Supplied text
▬▬▬▬▬▬▬▬▬▬
Mining of the Tp genome for exported β-barrel forming proteins revealed that the bacterium contains several families of OMPs that collectively enable this extreme auxotroph to import the wide array of substances needed to survive in its obligate human host (4, 6, 45, 64). The FadLs comprise a family of five 14-stranded β-barrels with hydrophobic channels for uptake of fatty acids and other poorly soluble nutrients (e.g., flavins) (28, 65, 66). Homology models of TP0856 and TP0858 predict two large ECLs (>20 amino acids) in each (6). The largest (ECL4) contains a hydrophobic cleft postulated to serve as a conduit for directing substrates toward the barrel interior. An unusual feature of FadL proteins is the hatch that plugs the lumen of the barrel, regulating traversal of the channel by substrates en route to the periplasm (28). Unlike E. coli’s FadL (28, 65), the hatches of TP0856 and TP0858 are predicted to extend into the external milieu (6). These external features, presumably indispensable for transport function, become potential Achilles’s heels for the spirochete from the standpoint of protective immunity.

We began our analysis of the FadLs by confirming that the full-length proteins are immunogenic during infection. Rabbits are known to be capable of generating extremely robust humoral responses (67). While rabbits and humans produced anti-FadL Abs, the rabbit response appears to be stronger, a finding we have observed with other OMPs (12, 68, 69). The potency of anti-OMP responses mounted by rabbits may explain why they clear Tp so efficiently following inocula many-fold greater than those transmitted among humans during sexual activity (16, 47, 70). The ability of rabbits to mount strong Ab responses against Tp OMPs also speaks to the utility of the rabbit model as a screen for candidate vaccinogens. Sequence and antigenic variability among bacterial OMP ECLs (50, 51), including those of Tp (12, 13, 46), is well recognized. This variability could complicate analysis of Ab responses in human populations in which multiple strains of the spirochete and, therefore, multiple variants of individual OMPs, might be circulating. Thus, a particular advantage of the experimental rabbit model is that the OMP sequences of the infecting strain are known. It is noteworthy that rabbit 113 mounted the weakest overall Ab response to the FadL ECLs but was no less protected against challenge. Conceivably, Ab responses against other OMPs not investigated herein explain this intriguing observation. If so, variable anti-OMP responses by outbred immune rabbits could inform future vaccine studies by pointing to different combinations of OMPs capable of inducing a protective response.
▬▬▬▬▬▬▬▬▬▬
Please continue the FadL text from its last sentence, keeping its scientific style.

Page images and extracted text
▬▬▬▬▬▬▬▬▬▬
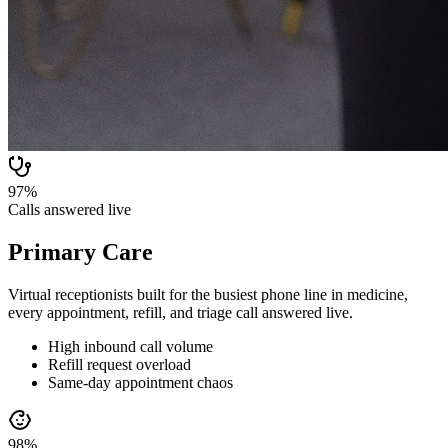
97%
Calls answered live
Primary Care
Virtual receptionists built for the busiest phone line in medicine,
every appointment, refill, and triage call answered live.
High inbound call volume
Refill request overload
Same-day appointment chaos
98%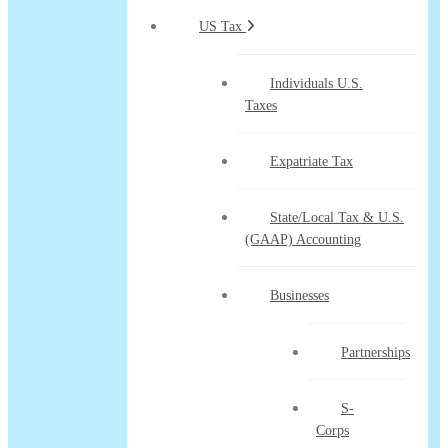
US Tax
Individuals U.S.
Taxes
Expatriate Tax
State/Local Tax & U.S.
(GAAP) Accounting
Businesses
Partnerships
S-
Corps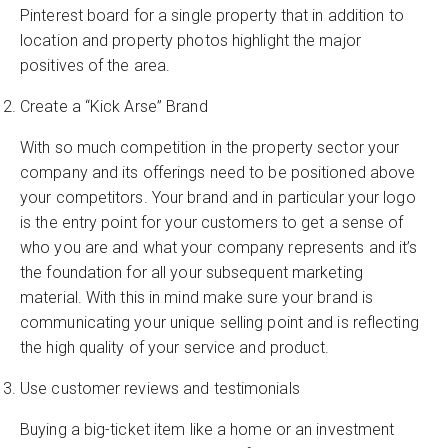
Pinterest board for a single property that in addition to
location and property photos highlight the major
positives of the area.
Create a “Kick Arse” Brand
With so much competition in the property sector your
company and its offerings need to be positioned above
your competitors. Your brand and in particular your logo
is the entry point for your customers to get a sense of
who you are and what your company represents and it’s
the foundation for all your subsequent marketing
material. With this in mind make sure your brand is
communicating your unique selling point and is reflecting
the high quality of your service and product.
Use customer reviews and testimonials
Buying a big-ticket item like a home or an investment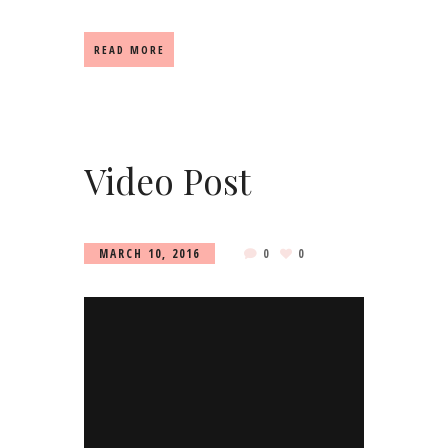
READ MORE
Video Post
MARCH 10, 2016
0
0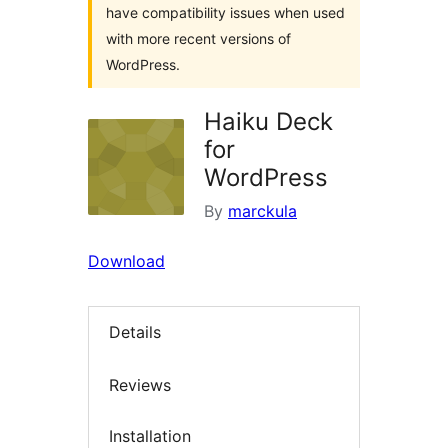
have compatibility issues when used
with more recent versions of
WordPress.
Haiku Deck
for
WordPress
By
marckula
Download
Details
Reviews
Installation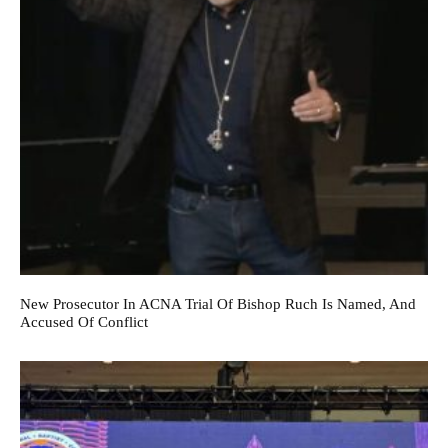
New Prosecutor In ACNA Trial Of Bishop Ruch Is Named, And
Accused Of Conflict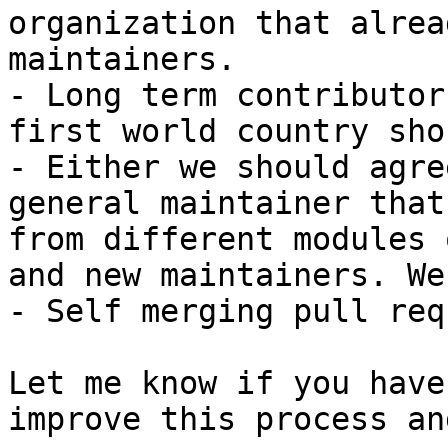
organization that alrea
maintainers.

- Long term contributor
first world country sho
- Either we should agre
general maintainer that
from different modules 
and new maintainers. We
- Self merging pull req
Let me know if you have
improve this process an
▬▬▬▬▬▬▬▬▬▬
Task result
A comparison of experimental results and BCE predictions revealed that BCE-predictive algorithms can be helpful for interpreting antigenicity data and pinpointing potential protective targets. BCE algorithms predicted that TP0856 and TP0858 harbor epitopes distributed along their lengths, including Ab inaccessible regions. These predictions also underscore the importance of focusing antigenic analyses on surface-exposed regions of the proteins. For both proteins, ECL2 and ECL4 were the most antigenic loops by immunoblot and/or ELISA. TP0856 and TP0858 are more closely related to each other than to the other FadLs (6). Examination of the respective ECL2 and ECL4 sequences suggested that the respective loops would be antigenically distinct. Antisera raised using PfTrx^TP0856/ECL2 and PfTrx^TP0856/ECL4 confirmed that there is essentially no cross-reactivity between ECL2 and ECL4 dyads; one can infer from these results that Abs and B cells in immune rabbits are recognizing distinct epitopes on each ECL. This antigenic dichotomy works to the spirochete’s advantage, since responses against one protein will not target the other but is disadvantageous from a vaccine standpoint because two proteins will be needed as immunogens to generate Ab responses targeting both.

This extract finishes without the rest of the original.